Sunday, May 19, 2013

Ayaan Hirsi Ali in the Wall Street Journal on Stopping Terrorist Immigrants

http://online.wsj.com/article/SB10001424127887324767004578486931383069840.html


The Tsarnaev brothers are emblematic of the divided loyalties of our times—and they are not the only ones. Faisal Shahzad, a Pakistani national, is a naturalized U.S. citizen who lived the American dream: He arrived on a student visa, married an American citizen, graduated from college, worked his way up the corporate ladder to become a junior financial analyst for a cosmetics company in Connecticut, became a naturalized citizen at the age of 30 and then, a year later, in 2010, tried to blow up as many of his fellow citizens as possible in a failed car bombing in New York's Times Square.
Prior to sentencing, the judge asked Mr. Shahzad about the oath of allegiance he had taken, in which he did "absolutely and entirely renounce and abjure all allegiance and fidelity to any foreign prince, potentate, state or sovereignty, of whom or which I have heretofore been a subject or citizen." The defendant replied: "I sweared [sic], but I didn't mean it." He then expressed his regret about the failure of his plot and added that he would gladly have sacrificed a thousand lives in the service of Allah. He concluded by predicting the downfall of his new homeland... The naturalized citizen swears to "support and defend the Constitution and laws of the United States of America against all enemies, foreign and domestic…bear true faith and allegiance to the same…[and] bear arms on behalf of the United States when required by the law." Naturalized citizens tie their own destiny to the destiny of this society, not their former one, for better or worse. So the potential bomber takes an oath to defend the Constitution and the U.S. against all enemies, while committed in his heart to a radically different political order.

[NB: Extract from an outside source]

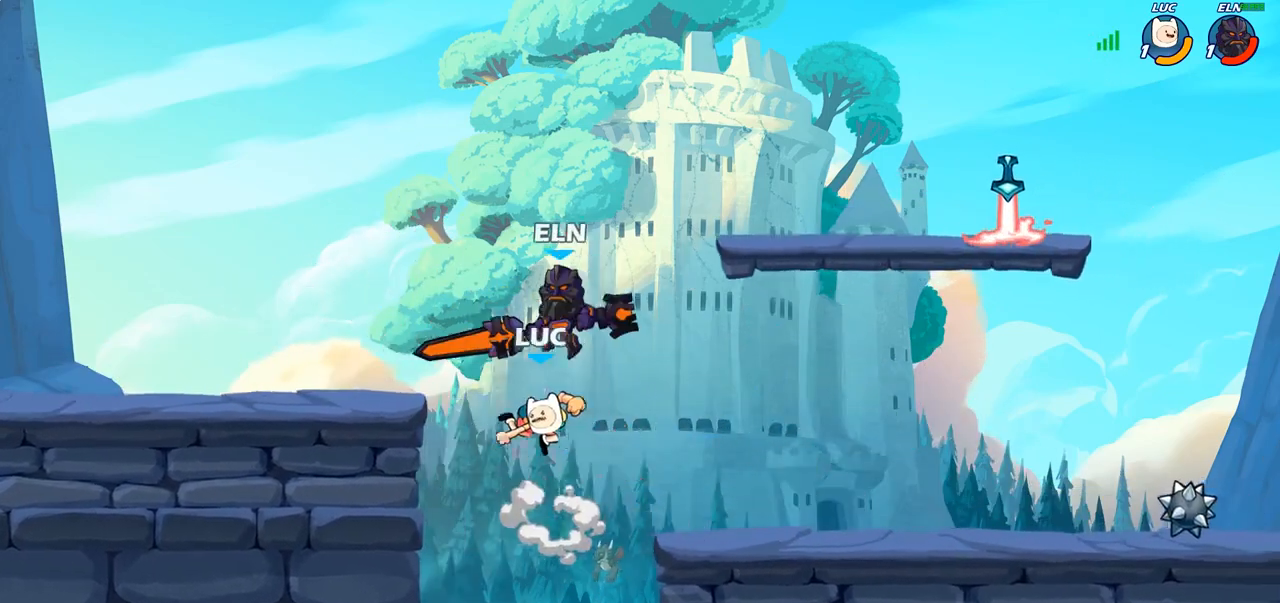
{"buttons": [], "left_stick": "down-right", "right_stick": "center", "events": [[300, "left_stick", "right"], [450, "left_stick", "down-right"]]}
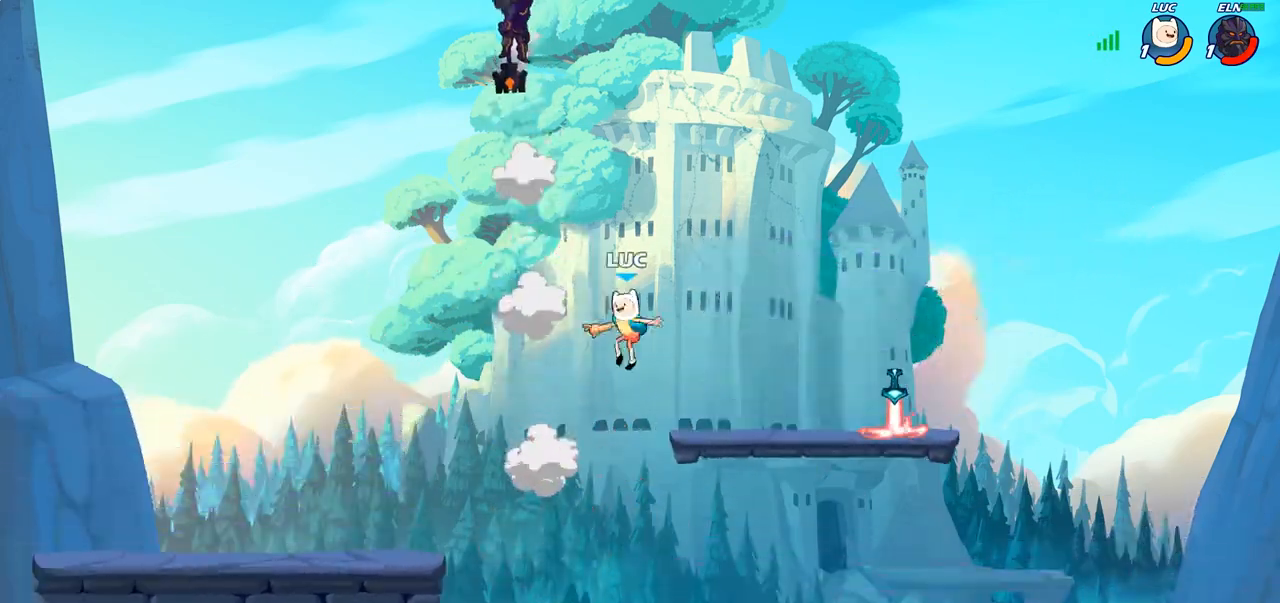
{"buttons": [], "left_stick": "right", "right_stick": "center", "events": [[183, "left_stick", "right"]]}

The challenge that this would-be bomber poses for us is not to change our foreign policy or improve economic conditions in the Muslim world. We already do that. The challenge is to uncover the deceit of such phony citizens..."I take this obligation freely without any mental reservation or purpose of evasion: so help me God." Those closing words of the Oath of Allegiance are now etched indelibly in my memory. But as I said them, I thought of the Tsarnaev brothers, whose mental reservations about America grew to the point that they were prepared to sow murder and mayhem.
Immigration reform that does not make it harder for such people to settle in the U.S. would be, to say the least, very incomplete.